Data provided:
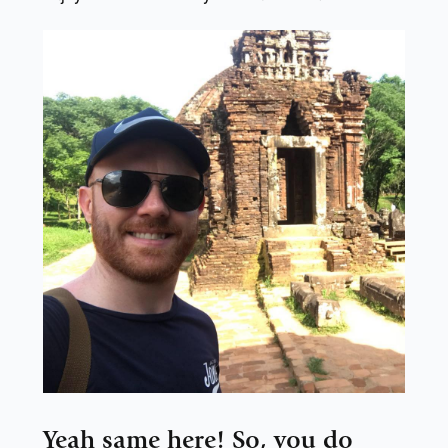
Yeah same here! So, you do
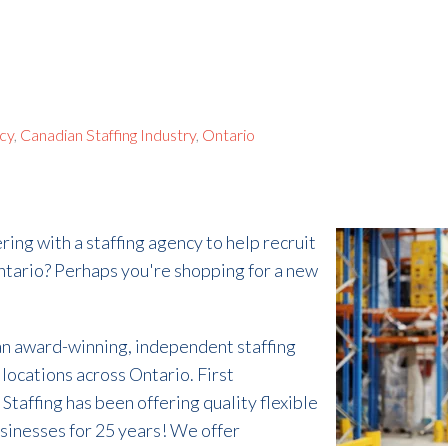
ncy
,
Canadian Staffing Industry
,
Ontario
ring with a staffing agency to help recruit
Ontario? Perhaps you're shopping for a new
 an award-winning, independent staffing
locations across Ontario. First
Staffing has been offering quality flexible
businesses for 25 years! We offer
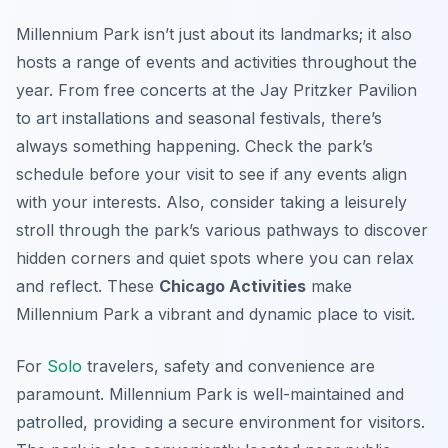
Millennium Park isn’t just about its landmarks; it also
hosts a range of events and activities throughout the
year. From free concerts at the Jay Pritzker Pavilion
to art installations and seasonal festivals, there’s
always something happening. Check the park’s
schedule before your visit to see if any events align
with your interests. Also, consider taking a leisurely
stroll through the park’s various pathways to discover
hidden corners and quiet spots where you can relax
and reflect. These
Chicago Activities
make
Millennium Park a vibrant and dynamic place to visit.
For
Solo
travelers, safety and convenience are
paramount. Millennium Park is well-maintained and
patrolled, providing a secure environment for visitors.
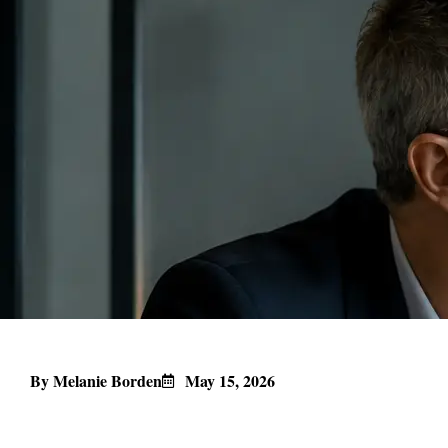
By Melanie Borden
May 15, 2026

Job item: Can you print the text of every item above line for line, without any changes, and leave the pictures out?

Result for this task:
Yeah same here! So, you do
ncy
,
Canadian Staffing Industry
,
Ontario
ring with a staffing agency to help recruit
Ontario? Perhaps you're shopping for a new
 an award-winning, independent staffing
locations across Ontario. First
Staffing has been offering quality flexible
businesses for 25 years! We offer
Millennium Park isn’t just about its landmarks; it also
hosts a range of events and activities throughout the
year. From free concerts at the Jay Pritzker Pavilion
to art installations and seasonal festivals, there’s
always something happening. Check the park’s
schedule before your visit to see if any events align
with your interests. Also, consider taking a leisurely
stroll through the park’s various pathways to discover
hidden corners and quiet spots where you can relax
and reflect. These
Chicago Activities
make
Millennium Park a vibrant and dynamic place to visit.
For
Solo
travelers, safety and convenience are
paramount. Millennium Park is well-maintained and
patrolled, providing a secure environment for visitors.
By Melanie Borden
May 15, 2026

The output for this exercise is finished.